A sottolineare l’ossimoro tra l’Eden terreno che doveva essere Altea prima della deriva autoritaria in corso vi basti pensare che l’isola è stata pensata dai due autori sul modello di Capri (che potrebbe serenamente candidarsi al titolo di Paradiso in terra, no?) e che nell’economia della saga ricorda invece la Londra della Rivoluzione Industriale (il set più steampunk di sempre, con ogni probabilità!).

Ovviamente, data l’età dei giovani protagonisti, le pagine che scorriamo vanno a formare anche un romanzo di formazione: da un lato occorre trovare gli strumenti per salvare il popolo di Altea, dall’altro bisogna intercettare gli stimoli che la vita ci suggerisce nel nostro percorso di vita e di crescita. Tuttavia, come accennavamo in apertura, entrambi i capitoli di questa saga non si rivolgono solo ed esclusivamente ad un pubblico “teen”: in fondo non si smette mai di crescere, no? Certo, ma non solo. Leggendo tra le righe dei barocchismi sci-fi, i rimandi all’attualità sono parecchi e il sotto-testo politico è decisamente stuzzicante anche per il pubblico “adulto”. C’è, potremmo dire, un “fattore Asimov” che viene fuori, soprattutto nella descrizione degli antagonisti della storia e dei meccanismi del potere.
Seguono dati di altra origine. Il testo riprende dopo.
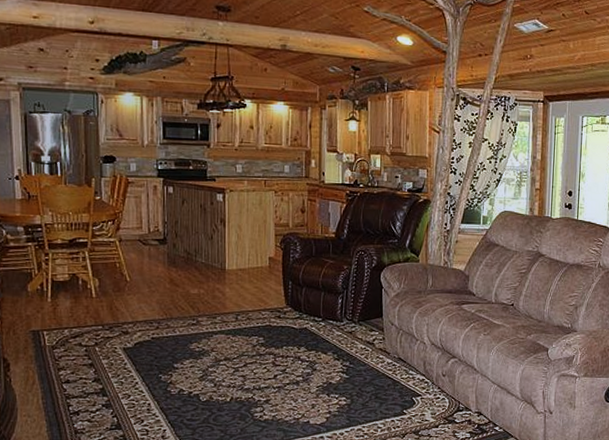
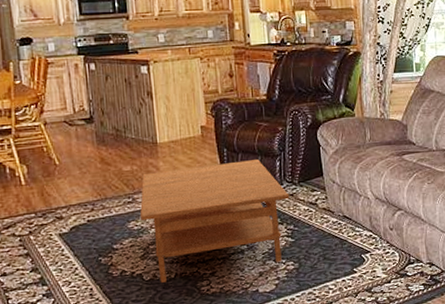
coffee table: none [202,295,348,405] -> present [139,159,290,283]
A tenere banco, però, sono spesso e volentieri le descrizioni non certo parche di dettagli di Altea, soprattutto quelle a coefficiente magico. Infatti, la presenza dei cosiddetti “tecnomaghi” dà la possibilità al racconto di imboccare sempre strade nuove: queste figure in bilico tra mago e ingegnere sono in rado di plasmare oggetti stupefacenti, configurandosi come una sorta di metafora della “buona scienza“, in antitesi alla degenerazione tecno-capitalista che sembra aver preso il sopravvento sull’isola.

Isabel Harper – che poi è lo pseudonimo dietro al quale scrivono, in tandem, in coniugi milanesi Marco Rosso e Isabella Salmoirago – accende nel lettore quel fuoco tipico delle migliori saghe fantasy. La stessa fiamma che i protagonisti di questo capitolo devono ritrovare e “instillare” nell’animo di una popolazione sempre più alienata e automatizzata.

Nota di merito e pregio per la doppia edizione in cui esce il libro: quella targata Edicart per quanto riguarda il cartaceo e quella creata da Storybox Creative Lab per la versione online. Entrambe curate nei dettagli e creative, come la saga cui fanno riferimento.